The task
Rewrite the lines of every record, changing "common name" to "vernacular name" and leaving everything else as it is.

····················

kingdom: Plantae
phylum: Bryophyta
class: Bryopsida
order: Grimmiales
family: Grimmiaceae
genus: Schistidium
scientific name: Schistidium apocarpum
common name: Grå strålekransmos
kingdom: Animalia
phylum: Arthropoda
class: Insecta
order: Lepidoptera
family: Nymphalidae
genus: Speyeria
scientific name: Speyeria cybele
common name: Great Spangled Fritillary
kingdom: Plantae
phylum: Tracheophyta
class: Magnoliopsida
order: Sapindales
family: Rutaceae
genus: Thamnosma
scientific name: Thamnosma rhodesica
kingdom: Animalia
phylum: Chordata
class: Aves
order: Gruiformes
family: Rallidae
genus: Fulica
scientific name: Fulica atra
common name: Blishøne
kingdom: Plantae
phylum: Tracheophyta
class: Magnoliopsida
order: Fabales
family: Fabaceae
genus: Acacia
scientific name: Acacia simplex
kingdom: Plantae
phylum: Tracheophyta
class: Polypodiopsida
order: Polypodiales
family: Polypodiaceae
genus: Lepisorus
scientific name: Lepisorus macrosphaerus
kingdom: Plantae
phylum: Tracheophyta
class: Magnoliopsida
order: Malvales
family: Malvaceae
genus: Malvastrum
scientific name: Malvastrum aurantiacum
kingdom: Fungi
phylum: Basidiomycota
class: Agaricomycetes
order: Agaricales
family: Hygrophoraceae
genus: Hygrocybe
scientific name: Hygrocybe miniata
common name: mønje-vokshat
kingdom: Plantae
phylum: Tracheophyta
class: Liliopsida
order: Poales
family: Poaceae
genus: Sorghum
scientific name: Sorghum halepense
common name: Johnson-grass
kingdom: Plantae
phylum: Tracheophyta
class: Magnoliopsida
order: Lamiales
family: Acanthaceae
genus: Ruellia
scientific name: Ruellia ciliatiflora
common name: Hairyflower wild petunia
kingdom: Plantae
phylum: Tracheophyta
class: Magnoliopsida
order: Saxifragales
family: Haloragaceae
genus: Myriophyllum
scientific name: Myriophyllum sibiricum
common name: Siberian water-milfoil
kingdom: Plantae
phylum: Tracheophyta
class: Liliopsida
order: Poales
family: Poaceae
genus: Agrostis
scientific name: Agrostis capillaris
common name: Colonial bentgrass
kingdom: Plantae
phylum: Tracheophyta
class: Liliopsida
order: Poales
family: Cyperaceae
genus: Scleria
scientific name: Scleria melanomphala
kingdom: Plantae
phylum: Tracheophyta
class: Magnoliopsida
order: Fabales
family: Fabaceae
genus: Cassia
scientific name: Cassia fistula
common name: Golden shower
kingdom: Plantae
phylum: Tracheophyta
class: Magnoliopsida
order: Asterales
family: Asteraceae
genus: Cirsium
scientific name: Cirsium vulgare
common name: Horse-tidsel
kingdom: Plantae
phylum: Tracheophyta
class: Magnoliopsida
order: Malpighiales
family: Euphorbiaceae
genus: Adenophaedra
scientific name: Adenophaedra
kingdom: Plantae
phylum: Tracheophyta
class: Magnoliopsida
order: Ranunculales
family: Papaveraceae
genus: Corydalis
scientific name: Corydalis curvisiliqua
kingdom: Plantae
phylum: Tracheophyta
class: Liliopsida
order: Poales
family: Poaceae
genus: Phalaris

····················

Response to the exercise
kingdom: Plantae
phylum: Bryophyta
class: Bryopsida
order: Grimmiales
family: Grimmiaceae
genus: Schistidium
scientific name: Schistidium apocarpum
vernacular name: Grå strålekransmos
kingdom: Animalia
phylum: Arthropoda
class: Insecta
order: Lepidoptera
family: Nymphalidae
genus: Speyeria
scientific name: Speyeria cybele
vernacular name: Great Spangled Fritillary
kingdom: Plantae
phylum: Tracheophyta
class: Magnoliopsida
order: Sapindales
family: Rutaceae
genus: Thamnosma
scientific name: Thamnosma rhodesica
kingdom: Animalia
phylum: Chordata
class: Aves
order: Gruiformes
family: Rallidae
genus: Fulica
scientific name: Fulica atra
vernacular name: Blishøne
kingdom: Plantae
phylum: Tracheophyta
class: Magnoliopsida
order: Fabales
family: Fabaceae
genus: Acacia
scientific name: Acacia simplex
kingdom: Plantae
phylum: Tracheophyta
class: Polypodiopsida
order: Polypodiales
family: Polypodiaceae
genus: Lepisorus
scientific name: Lepisorus macrosphaerus
kingdom: Plantae
phylum: Tracheophyta
class: Magnoliopsida
order: Malvales
family: Malvaceae
genus: Malvastrum
scientific name: Malvastrum aurantiacum
kingdom: Fungi
phylum: Basidiomycota
class: Agaricomycetes
order: Agaricales
family: Hygrophoraceae
genus: Hygrocybe
scientific name: Hygrocybe miniata
vernacular name: mønje-vokshat
kingdom: Plantae
phylum: Tracheophyta
class: Liliopsida
order: Poales
family: Poaceae
genus: Sorghum
scientific name: Sorghum halepense
vernacular name: Johnson-grass
kingdom: Plantae
phylum: Tracheophyta
class: Magnoliopsida
order: Lamiales
family: Acanthaceae
genus: Ruellia
scientific name: Ruellia ciliatiflora
vernacular name: Hairyflower wild petunia
kingdom: Plantae
phylum: Tracheophyta
class: Magnoliopsida
order: Saxifragales
family: Haloragaceae
genus: Myriophyllum
scientific name: Myriophyllum sibiricum
vernacular name: Siberian water-milfoil
kingdom: Plantae
phylum: Tracheophyta
class: Liliopsida
order: Poales
family: Poaceae
genus: Agrostis
scientific name: Agrostis capillaris
vernacular name: Colonial bentgrass
kingdom: Plantae
phylum: Tracheophyta
class: Liliopsida
order: Poales
family: Cyperaceae
genus: Scleria
scientific name: Scleria melanomphala
kingdom: Plantae
phylum: Tracheophyta
class: Magnoliopsida
order: Fabales
family: Fabaceae
genus: Cassia
scientific name: Cassia fistula
vernacular name: Golden shower
kingdom: Plantae
phylum: Tracheophyta
class: Magnoliopsida
order: Asterales
family: Asteraceae
genus: Cirsium
scientific name: Cirsium vulgare
vernacular name: Horse-tidsel
kingdom: Plantae
phylum: Tracheophyta
class: Magnoliopsida
order: Malpighiales
family: Euphorbiaceae
genus: Adenophaedra
scientific name: Adenophaedra
kingdom: Plantae
phylum: Tracheophyta
class: Magnoliopsida
order: Ranunculales
family: Papaveraceae
genus: Corydalis
scientific name: Corydalis curvisiliqua
kingdom: Plantae
phylum: Tracheophyta
class: Liliopsida
order: Poales
family: Poaceae
genus: Phalaris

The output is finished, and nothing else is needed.